1. Ein mineralischer Dichtungsbaustoff, als Bestandteil eines Dichtungssystems im Deponiebau für eine Basisdichtung, insbesondere für eine Zwischen- oder Oberflächenabdeckung einer Deponie oder zur Absicherung von Altlastenstandorten, dadurch gekennzeichnet, daß der mineralische Dichtungsbaustoff 5-40 Gew.-% ausgefaulten Gewässer- und/oder Klärschlamm mit TR 35-60%, der mechanisch entwässert wurde und weitere wasseraufnahmefähige Zuschlagstoffe enthält, die gegebenenfalls unter Zugabe von Wasser, bis zur Einstellung des optimalen Einbauwassergehalts von 8-30%, vorzugsweise 14,5%, homogen vermischt und im Baufeld lagenweise mechanisch verdichtet wird.
2. Ein mineralischer Dichtungsbaustoff nach Anspruch 1, dadurch gekennzeichnet, daß die wasseraufnahmefähigen Zuschlagstoffe aus 25-50 Gew.% schluffigen, tonigen Erdaushub, schluffigen Tonen, Bauschuttrecyclingmaterial, Kies-Sandgemischen in der Körnung 0-32 mm und 25-50 Gew.-% bentonitgebundene Gießereialtsande, -stäube mit einem Bentonitgehalt von 3-15 Gew.-% eingemischt werden.

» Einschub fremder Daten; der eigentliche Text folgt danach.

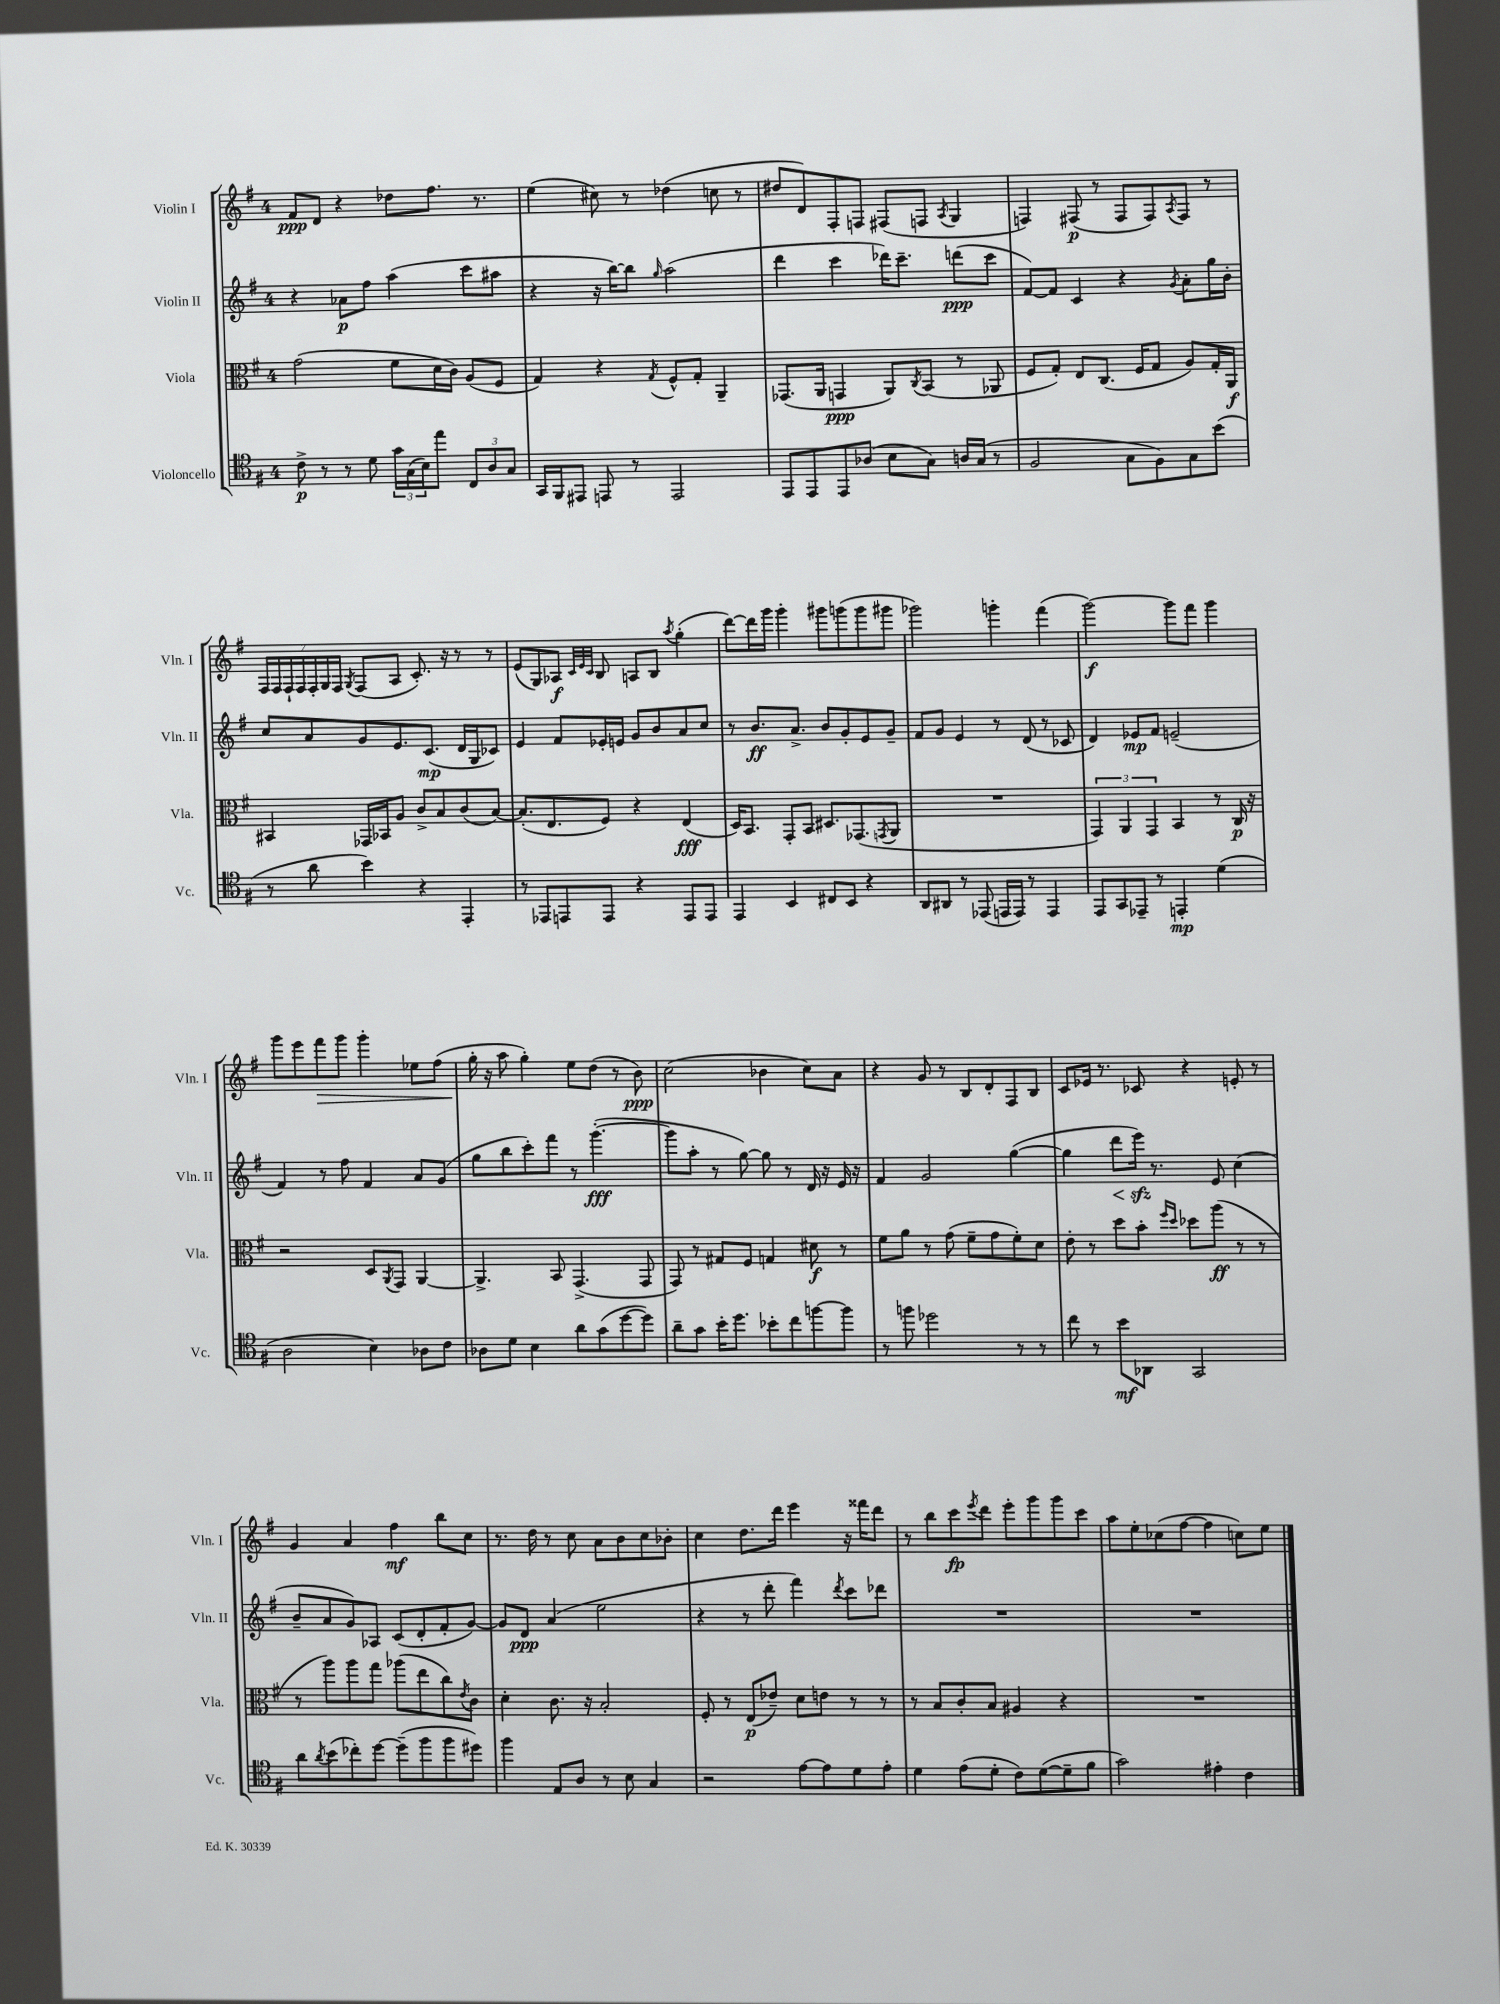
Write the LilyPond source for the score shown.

3. Ein mineralischer Dichtungsbaustoff nach Anspruch 1 und 2, dadurch gekennzeichnet, daß die Herstellung des Gemisches in einer stationären Mischanlage mittels Zwangsmischer, gegebenenfalls unter Zugabe von Wasser, bis zum optimalen Einbauwassergehalt von 8-30%, vorzugsweise 14,5%, erfolgt.
4. Ein mineralischer Dichtungsbaustoff nach Anspruch 1-3, dadurch gekennzeichnet, daß das Gemisch lagenweise aufgebracht und auf die Soll-Dichte mit einer Glattmantelwalze verdichtet wird.

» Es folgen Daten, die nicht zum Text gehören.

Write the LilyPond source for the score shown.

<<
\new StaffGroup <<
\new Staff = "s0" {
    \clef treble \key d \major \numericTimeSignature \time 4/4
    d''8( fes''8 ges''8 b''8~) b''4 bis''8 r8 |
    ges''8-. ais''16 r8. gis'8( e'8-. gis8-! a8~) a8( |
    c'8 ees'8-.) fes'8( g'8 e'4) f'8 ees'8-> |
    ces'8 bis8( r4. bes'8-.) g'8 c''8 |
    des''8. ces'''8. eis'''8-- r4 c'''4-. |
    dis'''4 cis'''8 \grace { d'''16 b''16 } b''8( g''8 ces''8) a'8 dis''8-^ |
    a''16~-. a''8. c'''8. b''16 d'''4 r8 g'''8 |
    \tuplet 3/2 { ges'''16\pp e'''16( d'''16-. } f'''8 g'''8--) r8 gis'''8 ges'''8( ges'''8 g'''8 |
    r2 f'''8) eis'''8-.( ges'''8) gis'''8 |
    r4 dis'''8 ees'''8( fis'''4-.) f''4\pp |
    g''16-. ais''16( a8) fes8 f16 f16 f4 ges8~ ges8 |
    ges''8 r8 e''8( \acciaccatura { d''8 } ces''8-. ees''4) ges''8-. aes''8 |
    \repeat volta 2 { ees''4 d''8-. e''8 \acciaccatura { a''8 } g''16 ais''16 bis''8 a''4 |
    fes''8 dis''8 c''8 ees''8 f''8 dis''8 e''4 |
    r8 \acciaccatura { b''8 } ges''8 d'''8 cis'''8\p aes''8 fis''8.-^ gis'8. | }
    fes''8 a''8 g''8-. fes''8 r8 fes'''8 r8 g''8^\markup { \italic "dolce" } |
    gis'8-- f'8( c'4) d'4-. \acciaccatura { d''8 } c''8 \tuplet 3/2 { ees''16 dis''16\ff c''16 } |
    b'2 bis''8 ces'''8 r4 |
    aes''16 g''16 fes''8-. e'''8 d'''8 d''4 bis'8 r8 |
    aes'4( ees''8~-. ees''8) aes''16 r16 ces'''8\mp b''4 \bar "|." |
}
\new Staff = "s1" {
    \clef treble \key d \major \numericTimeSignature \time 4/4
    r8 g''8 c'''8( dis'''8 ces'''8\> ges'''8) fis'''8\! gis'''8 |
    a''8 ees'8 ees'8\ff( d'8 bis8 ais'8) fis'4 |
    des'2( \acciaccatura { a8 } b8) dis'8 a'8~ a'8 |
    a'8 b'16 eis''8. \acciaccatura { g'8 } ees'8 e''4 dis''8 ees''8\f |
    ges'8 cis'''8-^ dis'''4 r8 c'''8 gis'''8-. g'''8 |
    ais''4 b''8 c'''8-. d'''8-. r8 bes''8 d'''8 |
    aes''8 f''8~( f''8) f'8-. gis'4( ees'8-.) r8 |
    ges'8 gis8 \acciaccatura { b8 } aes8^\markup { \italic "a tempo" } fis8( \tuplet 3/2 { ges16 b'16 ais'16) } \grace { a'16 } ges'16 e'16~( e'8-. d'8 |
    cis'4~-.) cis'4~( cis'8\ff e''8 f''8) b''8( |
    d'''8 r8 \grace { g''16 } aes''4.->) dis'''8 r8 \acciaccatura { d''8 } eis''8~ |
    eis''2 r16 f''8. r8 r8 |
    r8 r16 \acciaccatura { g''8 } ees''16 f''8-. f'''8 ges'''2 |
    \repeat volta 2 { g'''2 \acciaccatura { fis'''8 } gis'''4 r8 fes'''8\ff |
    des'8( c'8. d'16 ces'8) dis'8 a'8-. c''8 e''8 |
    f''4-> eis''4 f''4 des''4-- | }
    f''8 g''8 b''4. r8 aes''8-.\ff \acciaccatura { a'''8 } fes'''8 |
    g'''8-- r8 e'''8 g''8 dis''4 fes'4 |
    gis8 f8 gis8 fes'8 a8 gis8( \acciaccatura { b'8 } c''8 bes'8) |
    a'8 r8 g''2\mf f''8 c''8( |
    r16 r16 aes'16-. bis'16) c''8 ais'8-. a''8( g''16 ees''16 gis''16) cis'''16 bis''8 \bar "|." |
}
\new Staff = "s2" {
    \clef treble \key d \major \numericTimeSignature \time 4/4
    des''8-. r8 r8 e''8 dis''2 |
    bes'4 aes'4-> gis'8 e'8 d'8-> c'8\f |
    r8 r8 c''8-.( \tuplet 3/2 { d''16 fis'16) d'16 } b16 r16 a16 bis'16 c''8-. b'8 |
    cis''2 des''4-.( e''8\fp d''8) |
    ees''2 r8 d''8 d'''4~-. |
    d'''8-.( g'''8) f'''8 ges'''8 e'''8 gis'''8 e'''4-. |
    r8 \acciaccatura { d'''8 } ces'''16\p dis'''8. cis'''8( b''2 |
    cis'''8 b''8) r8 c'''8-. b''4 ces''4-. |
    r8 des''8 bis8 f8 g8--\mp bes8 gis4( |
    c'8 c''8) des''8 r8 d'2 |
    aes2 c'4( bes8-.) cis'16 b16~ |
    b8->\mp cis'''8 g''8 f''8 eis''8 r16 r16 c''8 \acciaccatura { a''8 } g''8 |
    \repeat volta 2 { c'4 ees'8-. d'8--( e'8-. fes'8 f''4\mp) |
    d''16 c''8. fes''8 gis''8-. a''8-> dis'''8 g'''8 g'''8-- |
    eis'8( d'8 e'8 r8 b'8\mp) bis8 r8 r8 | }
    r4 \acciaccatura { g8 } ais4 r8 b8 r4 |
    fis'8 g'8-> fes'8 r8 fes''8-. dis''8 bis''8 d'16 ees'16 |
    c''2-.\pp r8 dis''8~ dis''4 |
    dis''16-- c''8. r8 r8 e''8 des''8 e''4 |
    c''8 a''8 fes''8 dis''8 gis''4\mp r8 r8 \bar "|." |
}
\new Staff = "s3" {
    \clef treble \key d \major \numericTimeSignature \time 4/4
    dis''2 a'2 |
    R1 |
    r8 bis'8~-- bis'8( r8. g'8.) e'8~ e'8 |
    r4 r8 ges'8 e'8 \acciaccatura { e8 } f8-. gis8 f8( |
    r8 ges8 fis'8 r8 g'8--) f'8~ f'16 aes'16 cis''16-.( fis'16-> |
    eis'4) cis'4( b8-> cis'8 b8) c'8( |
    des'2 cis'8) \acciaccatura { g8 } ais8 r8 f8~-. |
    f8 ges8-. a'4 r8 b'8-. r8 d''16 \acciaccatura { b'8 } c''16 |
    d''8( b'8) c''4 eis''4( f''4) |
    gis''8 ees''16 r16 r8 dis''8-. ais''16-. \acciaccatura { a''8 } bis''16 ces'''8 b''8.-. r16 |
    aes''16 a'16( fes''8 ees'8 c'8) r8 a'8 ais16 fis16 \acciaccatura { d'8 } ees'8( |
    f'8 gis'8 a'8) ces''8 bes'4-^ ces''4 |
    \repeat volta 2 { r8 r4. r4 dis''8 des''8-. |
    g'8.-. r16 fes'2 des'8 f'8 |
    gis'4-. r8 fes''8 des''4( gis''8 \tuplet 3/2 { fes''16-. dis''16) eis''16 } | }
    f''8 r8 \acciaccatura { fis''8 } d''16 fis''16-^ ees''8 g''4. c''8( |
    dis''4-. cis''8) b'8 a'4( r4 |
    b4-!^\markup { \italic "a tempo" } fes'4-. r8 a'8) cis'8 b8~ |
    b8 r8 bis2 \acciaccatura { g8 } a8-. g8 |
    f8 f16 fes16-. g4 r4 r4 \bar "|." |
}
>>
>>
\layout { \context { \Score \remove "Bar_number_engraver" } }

5. Ein mineralischer Dichtungsbaustoff nach Anspruch 1 und 2, dadurch gekennzeichnet, daß im Baufeld durch exaktes, lagenweises Aufbringen der einzelnen Materialien und anschließend durch fräsen mittels Bodenfräsen, gegebenenfalls unter Zugabe von Wasser, bis zum optimalen Einbauwassergehalt von 8-30%, vorzugsweise 14,5% erfolgt und anschließend auf die Soll-Dichte mit einer Glattmantelwalze verdichtet wird.
6. Ein mineralischer Dichtungsbaustoff nach Anspruch 1, dadurch gekennzeichnet, daß nach der maschinellen Entwässerung des Gewässer-, und/oder Klärschlamms trockener bentonithaltiger Gießereialtsand und/oder -staub mit 5-15 Gew.-% und einem Bentonitgehalt von 3-15 Gew.-% eingemischt wird.